◆ Problem: Restate the listing below word for word. No picture belongs in the result.

===== Given material =====

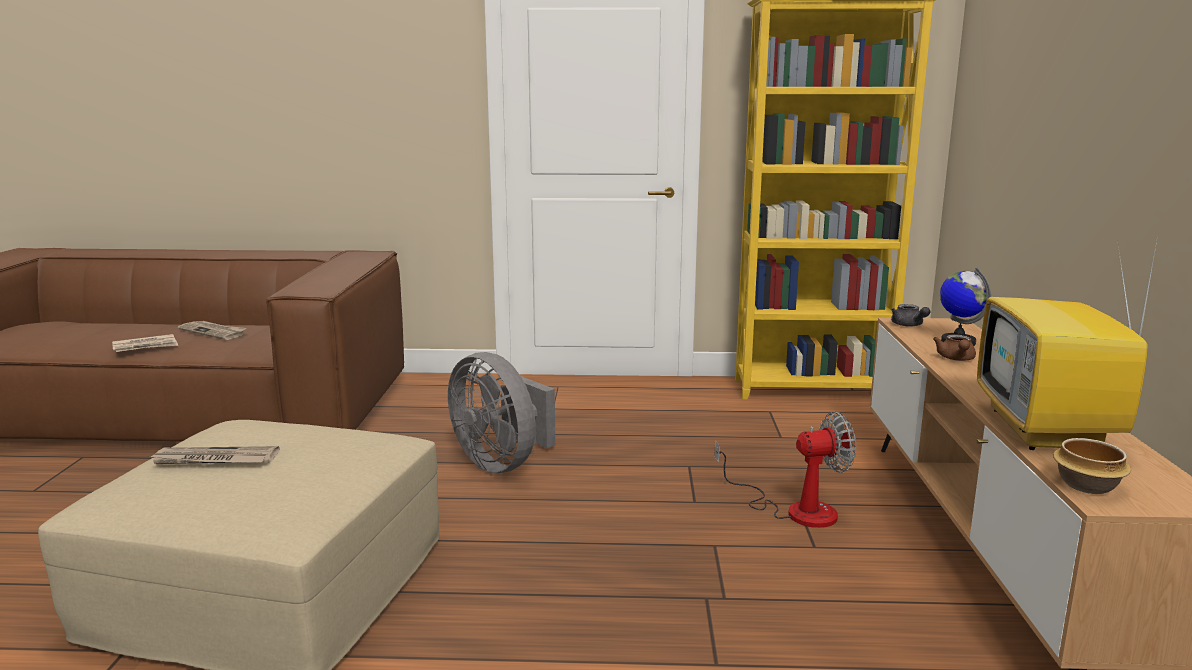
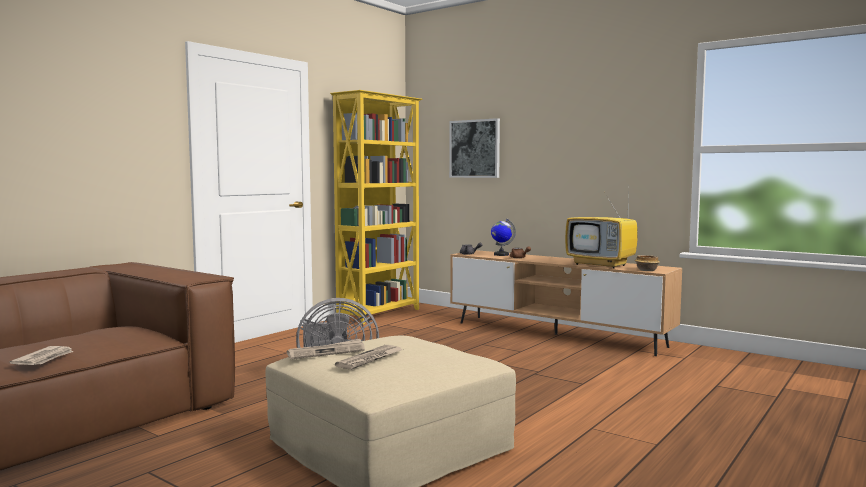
camera: 55 degrees left, 10 degrees down
(213, 332) = (67, 341): newspaper -> newspaper (326, 352)
(795, 510) = (487, 345): fan -> none
(1021, 102) = (475, 148): none -> picture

=====

◆ Answer to this exercise:
camera: 55 degrees left, 10 degrees down
(213, 332) = (67, 341): newspaper -> newspaper (326, 352)
(795, 510) = (487, 345): fan -> none
(1021, 102) = (475, 148): none -> picture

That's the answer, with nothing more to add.